Mars 1999. Alain Fischer, Marina Cavazzana et Salima Hacein-Bey-Abina, professeurs d'immunologie et d'hématologie à l'hôpital Necker (Paris) et chercheurs à l'Institut national de la santé et de la recherche médicale (Inserm), traitent pour la première fois par thérapie génique des enfants atteints d'un déficit immunitaire grave. On les appelle les « bébés bulle ». Le principe de cette stratégie thérapeutique ? Introduire du matériel génétique dans des cellules pour soigner une maladie. Onze ans plus tard, l'Inserm assurait que sept des neuf enfants pris en charge avaient pu « retrouver une vie normale, démontrant ainsi l'efficacité de la thérapie génique » ; malheureusement, l'un était décédé d'une leucémie, complication liée à l'insertion dans des sites inappropriés du rétrovirus utilisé pour transporter le gène correcteur. Néanmoins, « après 50 ans de recherche et vingt ans de développement clinique, un bénéfice indiscutable de la thérapie génique a été démontré pour douze maladies génétiques* », assure l'institut des maladies génétiques (Imagine) situé au sein de l'hôpital Necker.
Efficace contre le cancer
Cantonnée au début aux maladies monogéniques, c'est-à-dire liées au dysfonctionnement d'un seul gène, cette approche a été étendue à d'autres usages au cours des vingt dernières années, notamment pour le traitement de certains cancers. Ainsi, la thérapie génique permet aujourd'hui de soigner des maladies du sang, du système immunitaire, du métabolisme, du cerveau, du système nerveux central, de l'œil et de la peau. Plus récemment encore, deux nouveaux succès ont été remportés dans les recherches liées à la drépanocytose, une maladie sanguine causée par la mutation d'un gène qui génère une sévère anémie, et au syndrome de Wiskott-Aldrich, un déficit immunitaire d'origine génétique, lié au chromosome X, qui entraîne des infections et présente un risque hémorragique important. Dans le premier cas, les candidats à l'essai clinique (article en lien ci-dessous) ont vu leur anémie chronique et les symptômes associés baisser. Dans le second, les patients ont constaté une réduction des infections, ainsi que de l'eczéma, principal symptôme de la maladie.
Des techniques de pointe
En deux décennies, les techniques ont, elles aussi, évolué vers une « méthodologie de pointe » (article en lien ci-dessous). Les approches peuvent être à la fois ex vivo (les cellules sont génétiquement modifiées en laboratoire avant d'être réinjectées au malade) et in vivo (les cellules sont génétiquement modifiées directement dans l'organisme du patient). La technique de « l'édition génomique » permet également de réparer des mutations génétiques de façon ciblée. Sans oublier l'usage des « ciseaux moléculaires » pour éliminer une anomalie génétique, via des enzymes qui vont agir sur un fragment extrêmement ciblé d'un gène et cela directement dans les cellules. « Le gène pourrait ne plus être remplacé mais corrigé, tout comme la thérapie génique s'adresserait à un bien plus grand nombre d'organes et de maladies », souligne Imagine.

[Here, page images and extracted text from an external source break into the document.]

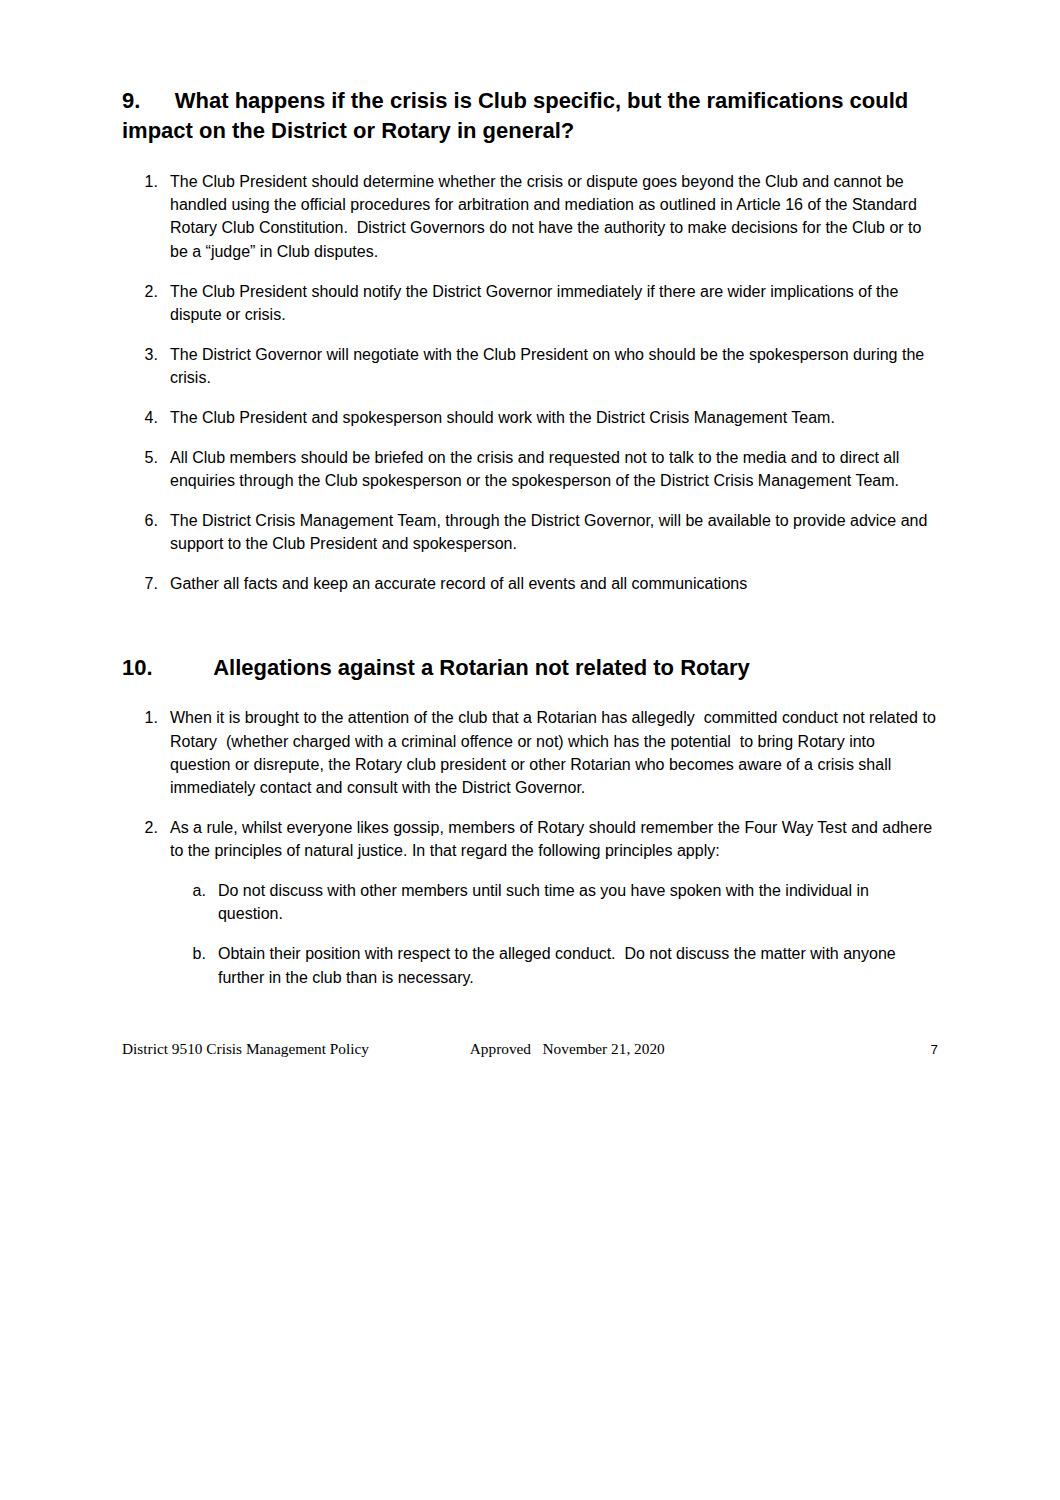9. What happens if the crisis is Club specific, but the ramifications could impact on the District or Rotary in general?
The Club President should determine whether the crisis or dispute goes beyond the Club and cannot be handled using the official procedures for arbitration and mediation as outlined in Article 16 of the Standard Rotary Club Constitution. District Governors do not have the authority to make decisions for the Club or to be a “judge” in Club disputes.
The Club President should notify the District Governor immediately if there are wider implications of the dispute or crisis.
The District Governor will negotiate with the Club President on who should be the spokesperson during the crisis.
The Club President and spokesperson should work with the District Crisis Management Team.
All Club members should be briefed on the crisis and requested not to talk to the media and to direct all enquiries through the Club spokesperson or the spokesperson of the District Crisis Management Team.
The District Crisis Management Team, through the District Governor, will be available to provide advice and support to the Club President and spokesperson.
Gather all facts and keep an accurate record of all events and all communications
10. Allegations against a Rotarian not related to Rotary
When it is brought to the attention of the club that a Rotarian has allegedly committed conduct not related to Rotary (whether charged with a criminal offence or not) which has the potential to bring Rotary into question or disrepute, the Rotary club president or other Rotarian who becomes aware of a crisis shall immediately contact and consult with the District Governor.
As a rule, whilst everyone likes gossip, members of Rotary should remember the Four Way Test and adhere to the principles of natural justice. In that regard the following principles apply:
Do not discuss with other members until such time as you have spoken with the individual in question.
Obtain their position with respect to the alleged conduct. Do not discuss the matter with anyone further in the club than is necessary.
District 9510 Crisis Management Policy Approved November 21, 2020 7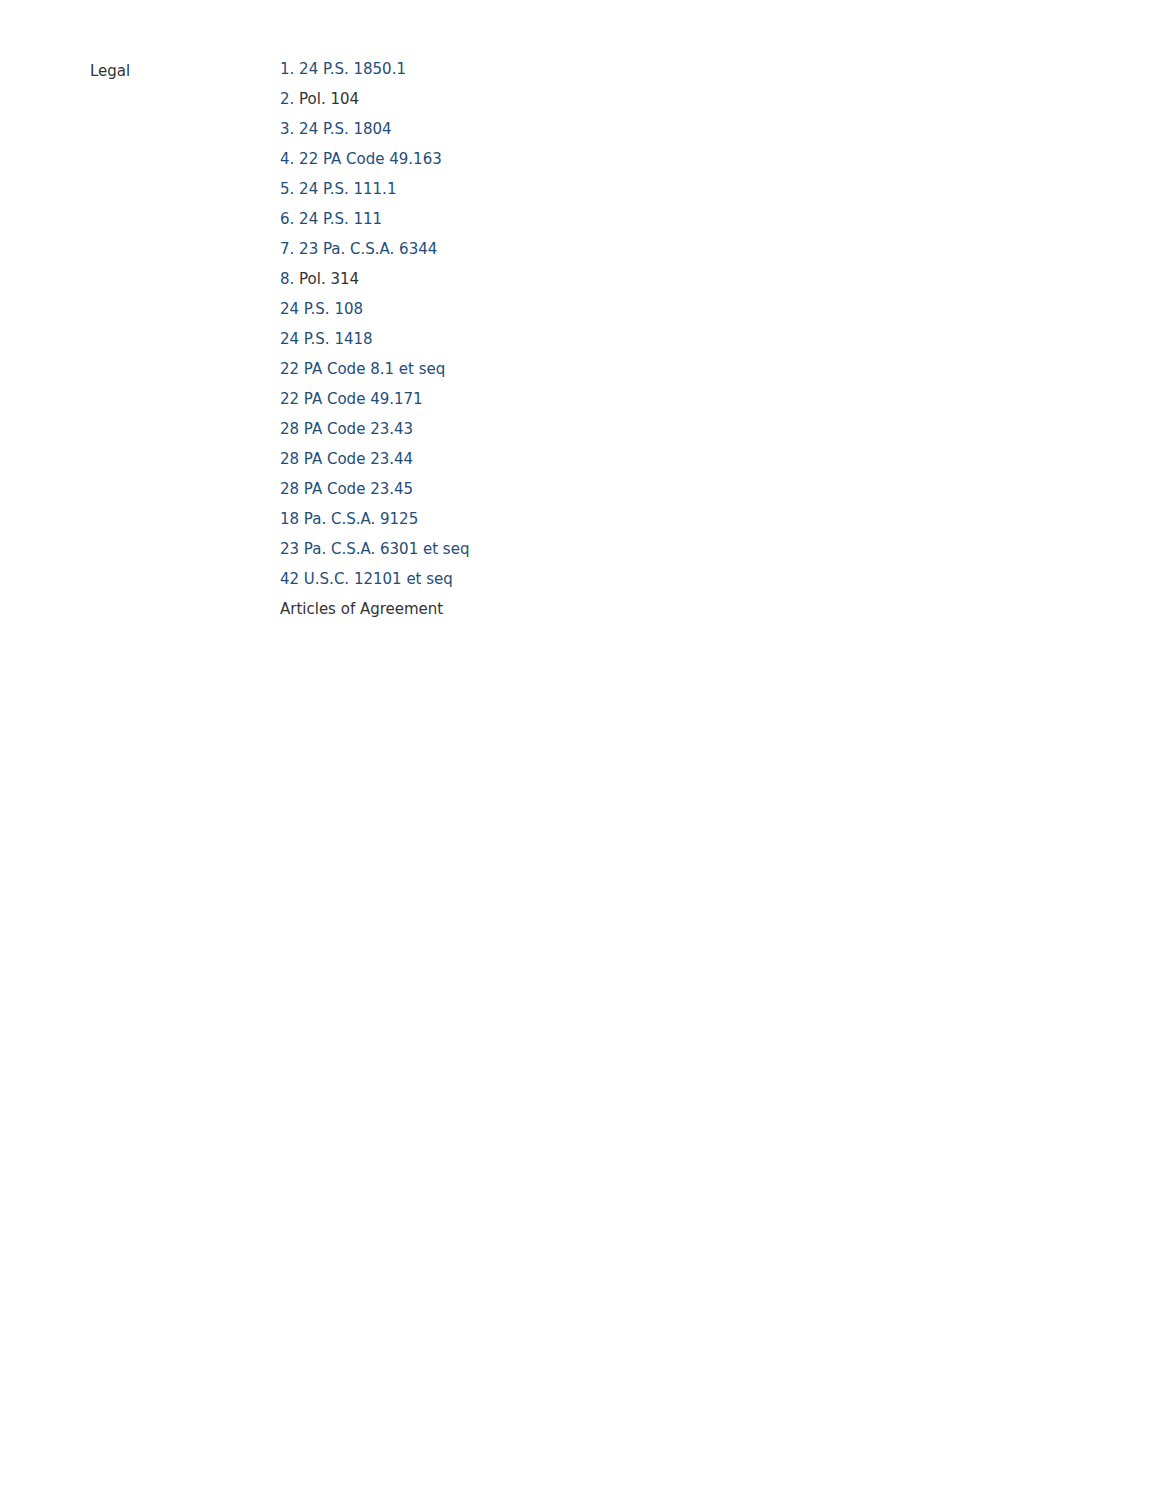Legal
24 P.S. 1850.1
Pol. 104
24 P.S. 1804
22 PA Code 49.163
24 P.S. 111.1
24 P.S. 111
23 Pa. C.S.A. 6344
Pol. 314
24 P.S. 108
24 P.S. 1418
22 PA Code 8.1 et seq
22 PA Code 49.171
28 PA Code 23.43
28 PA Code 23.44
28 PA Code 23.45
18 Pa. C.S.A. 9125
23 Pa. C.S.A. 6301 et seq
42 U.S.C. 12101 et seq
Articles of Agreement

Une conférence le 28 février 2022
La thérapie génique, qui « préfigure la médecine de demain », est donc porteuse d'espoir pour les patients et les chercheurs car les maladies génétiques touchent 30 millions de personnes en Europe et près de 3 millions en France, selon Imagine. Or, 85 % n'ont pas encore de traitement curatif. A l'occasion de la Journée internationale des maladies rares, le 28 février 2022, à 18h30, l'institut Imagine, avec l'hôpital Necker-Enfants malades AP-HP et sa plateforme d'expertise maladies rares, organise un colloque pour présenter les dernières avancées dans ce domaine (également accessible en visio). Intéressés ? Les inscriptions se font sur la page Facebook de l'événement : « Conférence : Thérapie génique, entre espoirs et réalités - Institut Imagine » (en lien ci-dessous). Le même jour, une conférence sur les parcours de soins et d'innovation sur les maladies rares se tient à Paris dans le cadre de la présidence française de l'Union européenne (article en lien ci-dessous).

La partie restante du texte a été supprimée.